▶ _Exercise directions_:
Please copy out every line of the records below without changing anything.

▶ _Material to process_:
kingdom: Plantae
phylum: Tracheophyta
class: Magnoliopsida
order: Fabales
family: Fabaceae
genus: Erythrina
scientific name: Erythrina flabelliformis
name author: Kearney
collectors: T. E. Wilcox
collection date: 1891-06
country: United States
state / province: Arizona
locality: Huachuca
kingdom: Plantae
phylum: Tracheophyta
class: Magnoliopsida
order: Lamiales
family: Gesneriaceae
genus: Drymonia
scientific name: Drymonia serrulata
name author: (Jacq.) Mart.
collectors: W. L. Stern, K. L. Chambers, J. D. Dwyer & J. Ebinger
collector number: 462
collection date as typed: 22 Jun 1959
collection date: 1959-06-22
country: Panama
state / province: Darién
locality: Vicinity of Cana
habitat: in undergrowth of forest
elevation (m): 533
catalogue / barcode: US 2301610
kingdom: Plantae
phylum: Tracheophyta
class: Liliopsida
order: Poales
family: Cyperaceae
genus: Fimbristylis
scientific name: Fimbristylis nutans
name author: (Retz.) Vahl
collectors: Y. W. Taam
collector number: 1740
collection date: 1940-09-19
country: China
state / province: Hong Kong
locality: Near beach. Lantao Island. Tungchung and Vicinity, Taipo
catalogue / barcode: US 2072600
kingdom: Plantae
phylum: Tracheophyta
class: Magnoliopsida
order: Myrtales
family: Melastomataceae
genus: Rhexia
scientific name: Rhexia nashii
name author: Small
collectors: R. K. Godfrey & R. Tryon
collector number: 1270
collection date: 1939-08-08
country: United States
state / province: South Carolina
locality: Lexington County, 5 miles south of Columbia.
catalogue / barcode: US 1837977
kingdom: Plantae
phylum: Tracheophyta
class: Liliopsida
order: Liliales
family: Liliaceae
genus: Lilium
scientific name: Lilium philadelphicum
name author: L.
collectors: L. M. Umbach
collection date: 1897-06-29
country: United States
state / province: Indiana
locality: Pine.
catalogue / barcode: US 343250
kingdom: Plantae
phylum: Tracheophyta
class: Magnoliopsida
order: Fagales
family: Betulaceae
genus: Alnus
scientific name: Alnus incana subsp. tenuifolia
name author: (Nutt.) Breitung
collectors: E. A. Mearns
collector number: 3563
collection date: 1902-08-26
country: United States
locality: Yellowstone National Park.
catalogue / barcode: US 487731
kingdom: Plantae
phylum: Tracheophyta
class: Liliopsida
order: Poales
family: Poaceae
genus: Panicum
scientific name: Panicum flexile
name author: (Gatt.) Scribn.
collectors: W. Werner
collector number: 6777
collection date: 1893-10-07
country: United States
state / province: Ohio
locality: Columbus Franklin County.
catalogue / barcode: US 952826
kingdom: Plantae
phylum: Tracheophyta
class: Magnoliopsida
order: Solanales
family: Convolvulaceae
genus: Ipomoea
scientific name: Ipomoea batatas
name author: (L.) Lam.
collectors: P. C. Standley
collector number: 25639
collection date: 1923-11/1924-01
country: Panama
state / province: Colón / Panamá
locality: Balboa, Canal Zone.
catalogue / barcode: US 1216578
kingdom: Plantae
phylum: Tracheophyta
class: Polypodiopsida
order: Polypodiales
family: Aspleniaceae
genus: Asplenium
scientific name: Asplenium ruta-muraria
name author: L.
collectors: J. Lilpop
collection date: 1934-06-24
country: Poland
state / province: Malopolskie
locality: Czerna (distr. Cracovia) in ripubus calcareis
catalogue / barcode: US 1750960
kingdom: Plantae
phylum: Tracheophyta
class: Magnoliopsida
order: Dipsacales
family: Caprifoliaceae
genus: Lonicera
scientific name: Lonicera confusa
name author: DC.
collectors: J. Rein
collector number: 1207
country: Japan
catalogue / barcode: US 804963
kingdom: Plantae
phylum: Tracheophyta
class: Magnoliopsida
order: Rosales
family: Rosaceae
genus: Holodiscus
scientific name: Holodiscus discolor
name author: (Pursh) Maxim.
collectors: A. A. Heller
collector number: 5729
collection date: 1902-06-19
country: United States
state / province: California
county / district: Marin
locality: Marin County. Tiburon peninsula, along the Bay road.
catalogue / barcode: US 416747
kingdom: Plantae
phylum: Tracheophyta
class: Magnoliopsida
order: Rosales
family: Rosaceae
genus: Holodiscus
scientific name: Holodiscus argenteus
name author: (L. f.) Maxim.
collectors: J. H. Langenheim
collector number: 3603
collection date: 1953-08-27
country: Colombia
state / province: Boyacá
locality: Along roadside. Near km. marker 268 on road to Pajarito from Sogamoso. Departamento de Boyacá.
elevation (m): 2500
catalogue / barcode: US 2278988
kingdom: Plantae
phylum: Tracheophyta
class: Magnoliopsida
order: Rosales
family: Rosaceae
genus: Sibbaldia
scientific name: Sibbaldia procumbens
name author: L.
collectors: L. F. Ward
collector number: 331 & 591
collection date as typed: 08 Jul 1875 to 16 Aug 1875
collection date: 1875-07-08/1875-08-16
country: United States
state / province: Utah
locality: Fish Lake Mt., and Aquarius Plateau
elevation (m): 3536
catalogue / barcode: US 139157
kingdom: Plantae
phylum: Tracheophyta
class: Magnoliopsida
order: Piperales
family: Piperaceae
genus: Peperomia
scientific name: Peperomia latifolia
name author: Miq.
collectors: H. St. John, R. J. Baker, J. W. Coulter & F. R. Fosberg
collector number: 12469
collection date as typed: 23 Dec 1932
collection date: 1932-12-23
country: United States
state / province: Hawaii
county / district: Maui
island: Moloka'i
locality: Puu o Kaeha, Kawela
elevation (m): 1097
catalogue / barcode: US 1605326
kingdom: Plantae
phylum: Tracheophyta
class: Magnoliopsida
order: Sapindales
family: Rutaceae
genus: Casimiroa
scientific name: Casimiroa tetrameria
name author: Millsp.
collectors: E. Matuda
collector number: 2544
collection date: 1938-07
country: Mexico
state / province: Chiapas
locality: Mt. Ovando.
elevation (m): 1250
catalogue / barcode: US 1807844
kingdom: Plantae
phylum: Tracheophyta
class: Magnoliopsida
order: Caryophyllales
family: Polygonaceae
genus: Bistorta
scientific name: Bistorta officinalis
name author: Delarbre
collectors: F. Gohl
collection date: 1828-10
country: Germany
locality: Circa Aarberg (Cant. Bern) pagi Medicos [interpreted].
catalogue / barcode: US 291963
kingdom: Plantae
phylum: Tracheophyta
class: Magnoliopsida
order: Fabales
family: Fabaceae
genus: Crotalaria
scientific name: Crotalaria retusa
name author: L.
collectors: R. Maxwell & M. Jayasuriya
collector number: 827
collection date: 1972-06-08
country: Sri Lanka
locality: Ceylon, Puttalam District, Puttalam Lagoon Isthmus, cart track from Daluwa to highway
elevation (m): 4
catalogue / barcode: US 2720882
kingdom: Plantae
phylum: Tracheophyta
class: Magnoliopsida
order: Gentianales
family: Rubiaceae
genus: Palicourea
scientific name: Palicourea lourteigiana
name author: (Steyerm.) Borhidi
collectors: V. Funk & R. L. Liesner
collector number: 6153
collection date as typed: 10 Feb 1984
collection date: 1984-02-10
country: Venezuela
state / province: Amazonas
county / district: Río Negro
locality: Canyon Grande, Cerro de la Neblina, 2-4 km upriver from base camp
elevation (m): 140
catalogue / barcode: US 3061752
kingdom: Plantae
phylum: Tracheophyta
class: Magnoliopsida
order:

▶ _Reply_:
kingdom: Plantae
phylum: Tracheophyta
class: Magnoliopsida
order: Fabales
family: Fabaceae
genus: Erythrina
scientific name: Erythrina flabelliformis
name author: Kearney
collectors: T. E. Wilcox
collection date: 1891-06
country: United States
state / province: Arizona
locality: Huachuca
kingdom: Plantae
phylum: Tracheophyta
class: Magnoliopsida
order: Lamiales
family: Gesneriaceae
genus: Drymonia
scientific name: Drymonia serrulata
name author: (Jacq.) Mart.
collectors: W. L. Stern, K. L. Chambers, J. D. Dwyer & J. Ebinger
collector number: 462
collection date as typed: 22 Jun 1959
collection date: 1959-06-22
country: Panama
state / province: Darién
locality: Vicinity of Cana
habitat: in undergrowth of forest
elevation (m): 533
catalogue / barcode: US 2301610
kingdom: Plantae
phylum: Tracheophyta
class: Liliopsida
order: Poales
family: Cyperaceae
genus: Fimbristylis
scientific name: Fimbristylis nutans
name author: (Retz.) Vahl
collectors: Y. W. Taam
collector number: 1740
collection date: 1940-09-19
country: China
state / province: Hong Kong
locality: Near beach. Lantao Island. Tungchung and Vicinity, Taipo
catalogue / barcode: US 2072600
kingdom: Plantae
phylum: Tracheophyta
class: Magnoliopsida
order: Myrtales
family: Melastomataceae
genus: Rhexia
scientific name: Rhexia nashii
name author: Small
collectors: R. K. Godfrey & R. Tryon
collector number: 1270
collection date: 1939-08-08
country: United States
state / province: South Carolina
locality: Lexington County, 5 miles south of Columbia.
catalogue / barcode: US 1837977
kingdom: Plantae
phylum: Tracheophyta
class: Liliopsida
order: Liliales
family: Liliaceae
genus: Lilium
scientific name: Lilium philadelphicum
name author: L.
collectors: L. M. Umbach
collection date: 1897-06-29
country: United States
state / province: Indiana
locality: Pine.
catalogue / barcode: US 343250
kingdom: Plantae
phylum: Tracheophyta
class: Magnoliopsida
order: Fagales
family: Betulaceae
genus: Alnus
scientific name: Alnus incana subsp. tenuifolia
name author: (Nutt.) Breitung
collectors: E. A. Mearns
collector number: 3563
collection date: 1902-08-26
country: United States
locality: Yellowstone National Park.
catalogue / barcode: US 487731
kingdom: Plantae
phylum: Tracheophyta
class: Liliopsida
order: Poales
family: Poaceae
genus: Panicum
scientific name: Panicum flexile
name author: (Gatt.) Scribn.
collectors: W. Werner
collector number: 6777
collection date: 1893-10-07
country: United States
state / province: Ohio
locality: Columbus Franklin County.
catalogue / barcode: US 952826
kingdom: Plantae
phylum: Tracheophyta
class: Magnoliopsida
order: Solanales
family: Convolvulaceae
genus: Ipomoea
scientific name: Ipomoea batatas
name author: (L.) Lam.
collectors: P. C. Standley
collector number: 25639
collection date: 1923-11/1924-01
country: Panama
state / province: Colón / Panamá
locality: Balboa, Canal Zone.
catalogue / barcode: US 1216578
kingdom: Plantae
phylum: Tracheophyta
class: Polypodiopsida
order: Polypodiales
family: Aspleniaceae
genus: Asplenium
scientific name: Asplenium ruta-muraria
name author: L.
collectors: J. Lilpop
collection date: 1934-06-24
country: Poland
state / province: Malopolskie
locality: Czerna (distr. Cracovia) in ripubus calcareis
catalogue / barcode: US 1750960
kingdom: Plantae
phylum: Tracheophyta
class: Magnoliopsida
order: Dipsacales
family: Caprifoliaceae
genus: Lonicera
scientific name: Lonicera confusa
name author: DC.
collectors: J. Rein
collector number: 1207
country: Japan
catalogue / barcode: US 804963
kingdom: Plantae
phylum: Tracheophyta
class: Magnoliopsida
order: Rosales
family: Rosaceae
genus: Holodiscus
scientific name: Holodiscus discolor
name author: (Pursh) Maxim.
collectors: A. A. Heller
collector number: 5729
collection date: 1902-06-19
country: United States
state / province: California
county / district: Marin
locality: Marin County. Tiburon peninsula, along the Bay road.
catalogue / barcode: US 416747
kingdom: Plantae
phylum: Tracheophyta
class: Magnoliopsida
order: Rosales
family: Rosaceae
genus: Holodiscus
scientific name: Holodiscus argenteus
name author: (L. f.) Maxim.
collectors: J. H. Langenheim
collector number: 3603
collection date: 1953-08-27
country: Colombia
state / province: Boyacá
locality: Along roadside. Near km. marker 268 on road to Pajarito from Sogamoso. Departamento de Boyacá.
elevation (m): 2500
catalogue / barcode: US 2278988
kingdom: Plantae
phylum: Tracheophyta
class: Magnoliopsida
order: Rosales
family: Rosaceae
genus: Sibbaldia
scientific name: Sibbaldia procumbens
name author: L.
collectors: L. F. Ward
collector number: 331 & 591
collection date as typed: 08 Jul 1875 to 16 Aug 1875
collection date: 1875-07-08/1875-08-16
country: United States
state / province: Utah
locality: Fish Lake Mt., and Aquarius Plateau
elevation (m): 3536
catalogue / barcode: US 139157
kingdom: Plantae
phylum: Tracheophyta
class: Magnoliopsida
order: Piperales
family: Piperaceae
genus: Peperomia
scientific name: Peperomia latifolia
name author: Miq.
collectors: H. St. John, R. J. Baker, J. W. Coulter & F. R. Fosberg
collector number: 12469
collection date as typed: 23 Dec 1932
collection date: 1932-12-23
country: United States
state / province: Hawaii
county / district: Maui
island: Moloka'i
locality: Puu o Kaeha, Kawela
elevation (m): 1097
catalogue / barcode: US 1605326
kingdom: Plantae
phylum: Tracheophyta
class: Magnoliopsida
order: Sapindales
family: Rutaceae
genus: Casimiroa
scientific name: Casimiroa tetrameria
name author: Millsp.
collectors: E. Matuda
collector number: 2544
collection date: 1938-07
country: Mexico
state / province: Chiapas
locality: Mt. Ovando.
elevation (m): 1250
catalogue / barcode: US 1807844
kingdom: Plantae
phylum: Tracheophyta
class: Magnoliopsida
order: Caryophyllales
family: Polygonaceae
genus: Bistorta
scientific name: Bistorta officinalis
name author: Delarbre
collectors: F. Gohl
collection date: 1828-10
country: Germany
locality: Circa Aarberg (Cant. Bern) pagi Medicos [interpreted].
catalogue / barcode: US 291963
kingdom: Plantae
phylum: Tracheophyta
class: Magnoliopsida
order: Fabales
family: Fabaceae
genus: Crotalaria
scientific name: Crotalaria retusa
name author: L.
collectors: R. Maxwell & M. Jayasuriya
collector number: 827
collection date: 1972-06-08
country: Sri Lanka
locality: Ceylon, Puttalam District, Puttalam Lagoon Isthmus, cart track from Daluwa to highway
elevation (m): 4
catalogue / barcode: US 2720882
kingdom: Plantae
phylum: Tracheophyta
class: Magnoliopsida
order: Gentianales
family: Rubiaceae
genus: Palicourea
scientific name: Palicourea lourteigiana
name author: (Steyerm.) Borhidi
collectors: V. Funk & R. L. Liesner
collector number: 6153
collection date as typed: 10 Feb 1984
collection date: 1984-02-10
country: Venezuela
state / province: Amazonas
county / district: Río Negro
locality: Canyon Grande, Cerro de la Neblina, 2-4 km upriver from base camp
elevation (m): 140
catalogue / barcode: US 3061752
kingdom: Plantae
phylum: Tracheophyta
class: Magnoliopsida
order:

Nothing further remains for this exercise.